EXERCISE:
Using the records below, give the number of lines where the string "hírek" shows up. Add nothing to it.

MATERIAL FOR THE TASK:
========================================================================
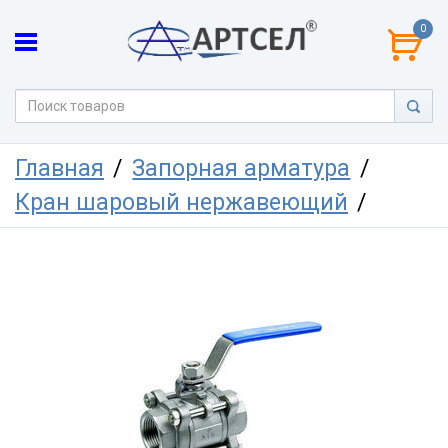
0
Главная
Запорная арматура
Кран шаровый нержавеющий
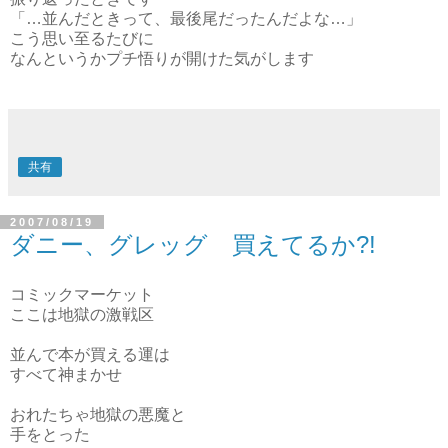
「…並んだときって、最後尾だったんだよな…」
こう思い至るたびに
なんというかプチ悟りが開けた気がします
共有
2007/08/19
ダニー、グレッグ 買えてるか?!
コミックマーケット
ここは地獄の激戦区
並んで本が買える運は
すべて神まかせ
おれたちゃ地獄の悪魔と
手をとった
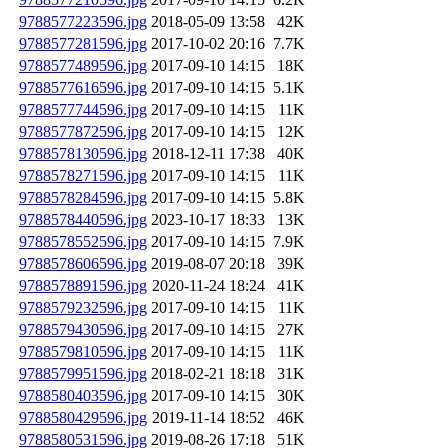
9788577223596.jpg
2018-05-09 13:58
42K
9788577281596.jpg
2017-10-02 20:16
7.7K
9788577489596.jpg
2017-09-10 14:15
18K
9788577616596.jpg
2017-09-10 14:15
5.1K
9788577744596.jpg
2017-09-10 14:15
11K
9788577872596.jpg
2017-09-10 14:15
12K
9788578130596.jpg
2018-12-11 17:38
40K
9788578271596.jpg
2017-09-10 14:15
11K
9788578284596.jpg
2017-09-10 14:15
5.8K
9788578440596.jpg
2023-10-17 18:33
13K
9788578552596.jpg
2017-09-10 14:15
7.9K
9788578606596.jpg
2019-08-07 20:18
39K
9788578891596.jpg
2020-11-24 18:24
41K
9788579232596.jpg
2017-09-10 14:15
11K
9788579430596.jpg
2017-09-10 14:15
27K
9788579810596.jpg
2017-09-10 14:15
11K
9788579951596.jpg
2018-02-21 18:18
31K
9788580403596.jpg
2017-09-10 14:15
30K
9788580429596.jpg
2019-11-14 18:52
46K
9788580531596.jpg
2019-08-26 17:18
51K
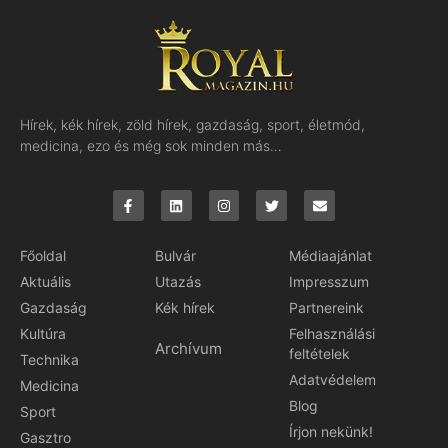
Hírek, kék hírek, zöld hírek, gazdaság, sport, életmód,
medicina, ezo és még sok minden más…
Főoldal
Bulvár
Médiaajánlat
Aktuális
Utazás
Impresszum
Gazdaság
Kék hírek
Partnereink
Kultúra
Felhasználási
Archívum
feltételek
Technika
Adatvédelem
Medicina
Blog
Sport
Írjon nekünk!
Gasztro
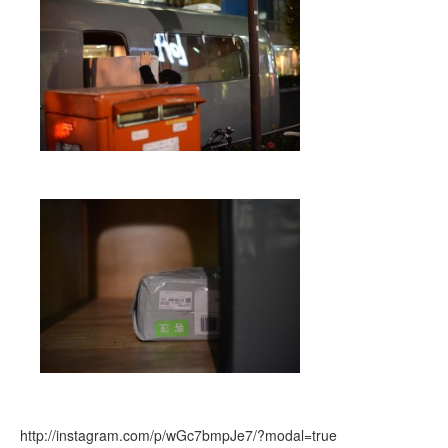
http://instagram.com/p/wGc7bmpJe7/?modal=true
========================================================================
REPLY TO THE EXERCISE:
2